Here is a problem on Optimization on Least Mean Square with answer of my class of Machine learning
Consider the least mean squares problem: $$ \min_{x\in\mathbb{R}^n}\|Ax - b\|_2^2 $$
Suppose $A \in \mathbb{R}^{m×n}$ is a full rank matrix and $m \ge n$. Find the closed-form solution of the least mean squares problem.
Hint: If $A \in \mathbb{R}^{m×n}$ is a full rank matrix and $m \ge n$,then $A^\top A$ is a positive definite matrix.
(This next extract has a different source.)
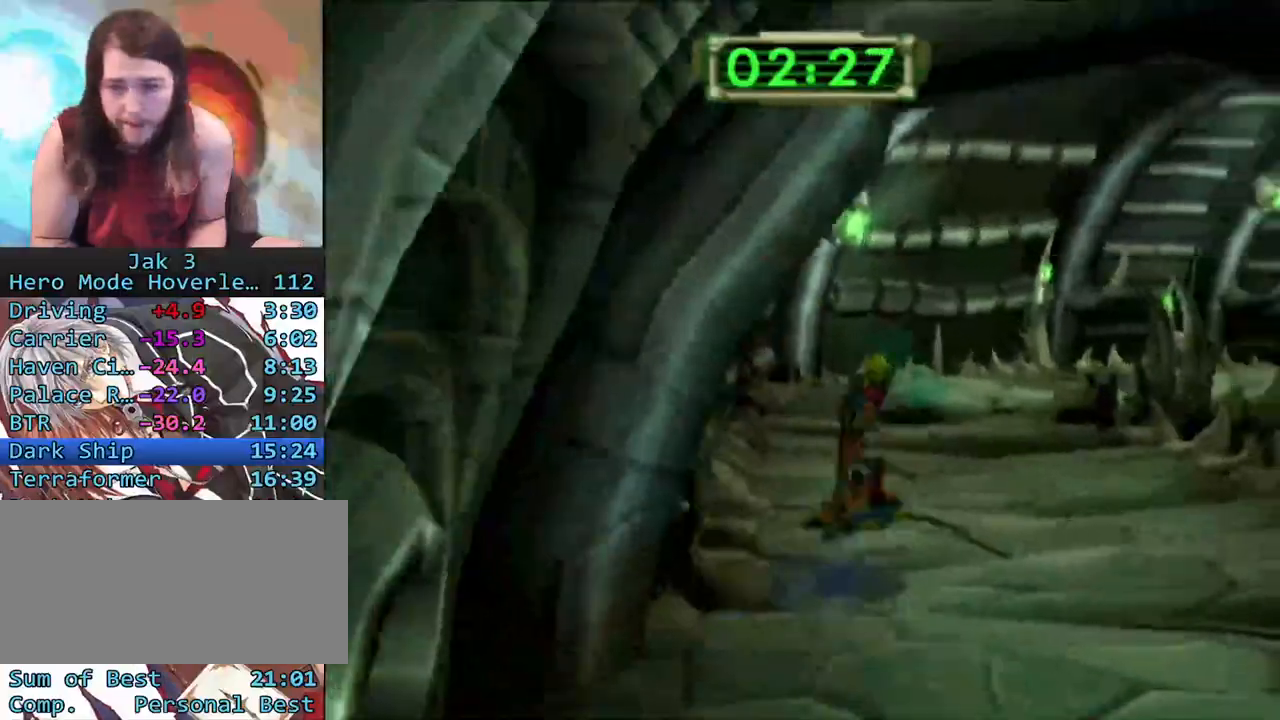
{"buttons": [], "left_stick": "up", "right_stick": "left", "events": [[33, "R1", "down"], [133, "CROSS", "up"], [233, "left_stick", "up"], [383, "R1", "up"]]}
Solution: Let us first expand the objective function: \begin{align*} \min_{x\in\mathbb{R}^n}\|Ax - b\|_2^2&=(Ax - b)^\top(Ax - b)\\&=x^\top A^\top Ax - x^\top A^\top b - b^\top Ax + b^\top b\\ &= x^\top A^\top Ax - 2x^\top A^\top b + b^\top b \end{align*} This is a convex function of $x$ and so to find the minimum we take the derivative and set it equal to zero: $$ \nabla_x( x^\top A^\top Ax - 2x^\top A^\top b + b^\top b) = 2 \top A^\top Ax - 2 A^\top b = 0 $$ We know that $A^\top A$ is positive definite and invertible. Solving the last equation for $x$ we have $x = (A^\top A)^{-1}A^\top b$.
My questions
- Given a matrix $A \in \mathbb{R}^{m×n}, m \ge n$, it is full column rank (and not simply full rank), right?
- In the expression $\nabla_x x^\top A^\top Ax$, how do we know if the result is $2x^\top A^\top A$ or $2A^\top Ax$?
Here's a reference for the term full rank:
In your case, it is full column rank when they describe it as full rank.
You can use either row convention or column convention as long as it is consistent.
If you write $2x^TA^TA$, you have to use $2x^TA^TA-b^TA=0^T$.
If you write $2A^TAx$, you have to use $2A^TAx-A^Tb=0$.